How could even a cheapskate Tea Party scold not love this stuff?

And yet, just since the election, three governors, Kasich in Ohio, Walker in Wisconsin and Scott in Florida, have sent back billions of federal bucks, killing thousands of local jobs, that were intended for high-speed rail projects. High speed-rail — notwithstanding that it runs on electricity — is a gas! Send these guys on the Eurostar from Paris to London, through the Tunnel. Or put them on the Helvetian Cannonball from Geneva to Interlachen. Or pack them into the shinkansen from Tokyo to Nagoya, where, suddenly, out the window, Mount Fuji fills the sky in godly symmetry.

How could even a GOP bean-counter with a permanent cob up his ass not break down at all the wonders passing by — at 180 mph — as he dines on haute cuisine?

Another governor, Chris Christie, killed a new rail tunnel from New Jersey to the Big Apple — even though, after centuries, train service between Jersey and Manhattan barely exists. Chris says, hey, just catch a bus to Camden at the Port Authority on 42nd Street. The Port Authority? The pimp, pickpocket, hooker and white slavery capital of North America? Chris? Why not just ship every terminal patient on earth to the lowest level of Dante’s Hell in hopes of catching the elevator to Jean-Paul Sartre’s Purgatory?

Has Gov. Chris never once watched that scene in “Casablanca,” in the Gare de Lyon, in the rain, as Rick reads Ilsa’s “Dear John” letter: “… I cannot go with you or ever see you again… Just believe that I love you.”
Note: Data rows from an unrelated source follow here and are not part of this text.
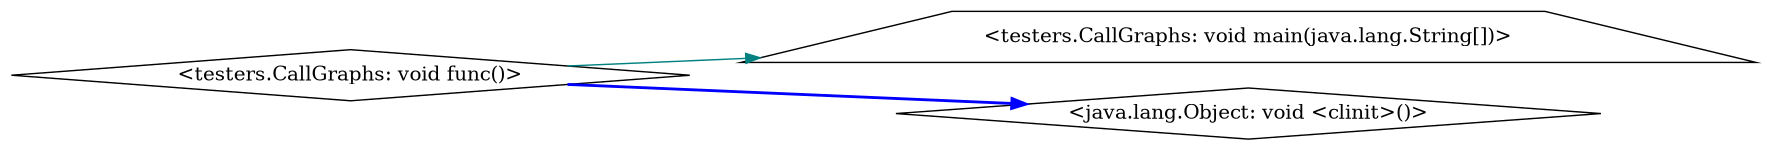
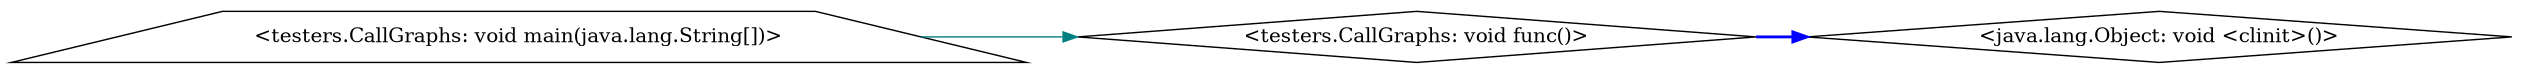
  digraph {
    rankdir=LR
    node [shape=diamond]
    "<testers.CallGraphs: void main(java.lang.String[])>" [shape=trapezium]
    "<testers.CallGraphs: void func()>"
    "<java.lang.Object: void <clinit>()>"
-   "<testers.CallGraphs: void func()>" -> "<testers.CallGraphs: void main(java.lang.String[])>" [color=teal style=solid]
+   "<testers.CallGraphs: void main(java.lang.String[])>" -> "<testers.CallGraphs: void func()>" [color=teal style=solid]
    "<testers.CallGraphs: void func()>" -> "<java.lang.Object: void <clinit>()>" [color=blue style=bold]
  }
Oh, Ingrid, yes. I love you. I only wish John Boehner did, too!

The Republicans somehow believe we can live full, rich, romantic lives without this sort of stuff. They think we can’t afford trains, not the Orient Express, the Silver Streak nor the Atchison, Topeka & the Santa Fe. They want us to give up everything that trains, for 140 years, have evoked in our wildest dreams of wanderlust and adventure.

C’mon, you tightwads and killjoys! C’mon Paul Ryan! We need this stuff.

You guys never heard of the Little Engine That Could?